Boa parte dos projetos, no entanto, se concentra na reformas de imóveis. Esse é o caso da Digna Engenharia, fundada por Evelin Mello. Em 2017, recém-formada em engenharia civil, ela deu início à empresa no Jardim Morenão, bairro da periferia de Campo Grande (MS), no qual nasceu e foi criada.

Evelin Mello, fundadora da Digna Engenharia

“Eu nunca tinha visto um arquiteto ou engenheiro ali. E percebi que além de ajudar a mudar a essa realidade, esse poderia ser o meu ganha-pão”, afirma Evelin. Depois do teste com dois projetos, ela não parou mais. Em 2018, foram 25 reformas. A previsão é fechar esse ano com mais de 50 obras.

No modelo da Digna, quem tem condições de dar uma entrada de 50% pode dividir o valor restante em até 36 vezes no boleto ou no cartão de crédito. Caso o cliente não tenha a cifra necessária para um sinal, o custo é distribuído no número de parcelas que couber em seu orçamento.

Outros fatores ajudam a explicar a proposta da startup.

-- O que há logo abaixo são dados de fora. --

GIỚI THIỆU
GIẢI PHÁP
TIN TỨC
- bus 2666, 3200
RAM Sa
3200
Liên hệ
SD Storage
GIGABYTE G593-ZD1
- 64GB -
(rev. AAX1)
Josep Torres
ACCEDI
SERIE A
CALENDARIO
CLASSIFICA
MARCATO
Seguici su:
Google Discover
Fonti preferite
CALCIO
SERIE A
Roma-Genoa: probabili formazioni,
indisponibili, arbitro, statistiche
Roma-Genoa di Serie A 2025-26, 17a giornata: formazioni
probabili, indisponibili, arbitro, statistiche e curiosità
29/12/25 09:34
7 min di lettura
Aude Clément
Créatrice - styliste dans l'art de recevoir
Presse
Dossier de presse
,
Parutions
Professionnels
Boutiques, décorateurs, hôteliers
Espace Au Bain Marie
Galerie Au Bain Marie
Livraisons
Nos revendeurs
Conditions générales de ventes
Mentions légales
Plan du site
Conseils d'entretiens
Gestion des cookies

Além de aplicativos que ajudam a reduzir os desperdícios na compra e no uso de materiais, a Digna tem acordos com fornecedores e lojistas para obter preços mais acessíveis e baratear o custo das obras. A Vedacit é uma dessas parceiras.

“O déficit qualitativo é muito maior que o quantitativo. Há muito mais gente morando mal do que sem casa”, diz Marcelo Coelho, CEO e cofundador da Vivenda, também dedicada a reformas e uma das pioneiras do setor, depois de ser acelerada, em 2012, pela Artemísia.

Com kits para banheiro, cozinha, área de serviço, sala e quarto, além de recursos como modelagem em 3D, a startup desenvolveu um modelo cujas obras duram, geralmente, seis dias e saem por um valor médio de R$ 7,5 mil.

Fundada em 2012, a empresa já reformou mais de 1,7 mil imóveis. A cada mês, cerca de 50 obras são executadas em toda a periferia da zona sul de São Paulo. A companhia conta com 80 funcionários fixos e outros 20 que trabalham de acordo com a demanda.

Marcelo Coelho (à esq.), Fernando Assad e Igiano Lima, fundadores da Vivenda

Além de dividir o pagamento em até 30 parcelas, a Vivenda investe em outros formatos para facilitar o acesso às reformas. Entre eles, o financiamento via organizações de filantropia e empresas parceiras, como a Loft, e até mesmo o crowdfunding. No momento, a companhia tem uma campanha na plataforma Benfeitoria, com o objetivo de arrecadar R$ 280 mil e beneficiar até 50 famílias.

A empresa também prepara a inauguração de uma loja de 400 metros quadrados no Jardim Ibirapuera, na zona sul de São Paulo, que trará um show room com todos os seus kits de reforma. Outros espaços, nos mesmos moldes, estão no radar.

Para viabilizar esse projeto e a oferta de preços mais acessíveis nessas unidades, a Vivenda está costurando acordos com fornecedores como Gerdau, Tigre e Vedacit. A conexão com a indústria passa ainda pela participação no programa de aceleração Housing Pact, iniciativa semelhante ao Lab Habitação, que reúne companhias como Basf, InterCement, ArcelorMittal e Duratex.

Boa impressão

As propostas de startups para lidar com os desafios de habitação não estão restritas ao Brasil. E um dos principais exemplos no exterior é a Icon. Fundada em Austin, no Texas, a novata americana constrói casas populares feitas em uma impressora 3D.

A empresa já tem uma série de pedidos e projetos no radar, o que inclui mais de um milhão de moradias e até mesmo um bairro com 50 casas em uma zona predominantemente rural no México.

Depois de chamar a atenção da mídia, a Icon atraiu também investidores. Em outubro de 2018, a empresa captou US$ 9 milhões em uma rodada que contou com a participação da D.R. Horton, uma das principais construtoras americanas.

Casa "impressa" pela americana Icon

Ainda distantes de montantes de cifras desse porte, as startups brasileiras seguem buscando maneiras para beneficiarem as famílias e, ao mesmo tempo, viabilizarem seus modelos de negócios.

“Hoje, nosso maior desafio é a escala e a estruturação de uma cadeia, com mais startups e iniciativas de fomento”, diz Coelho, da Vivenda. “Esse ecossistema pode replicar modelos eficientes. E se trouxemos a indústria para olhar sob essa ótica, temos toda a chance de reverter essa história.”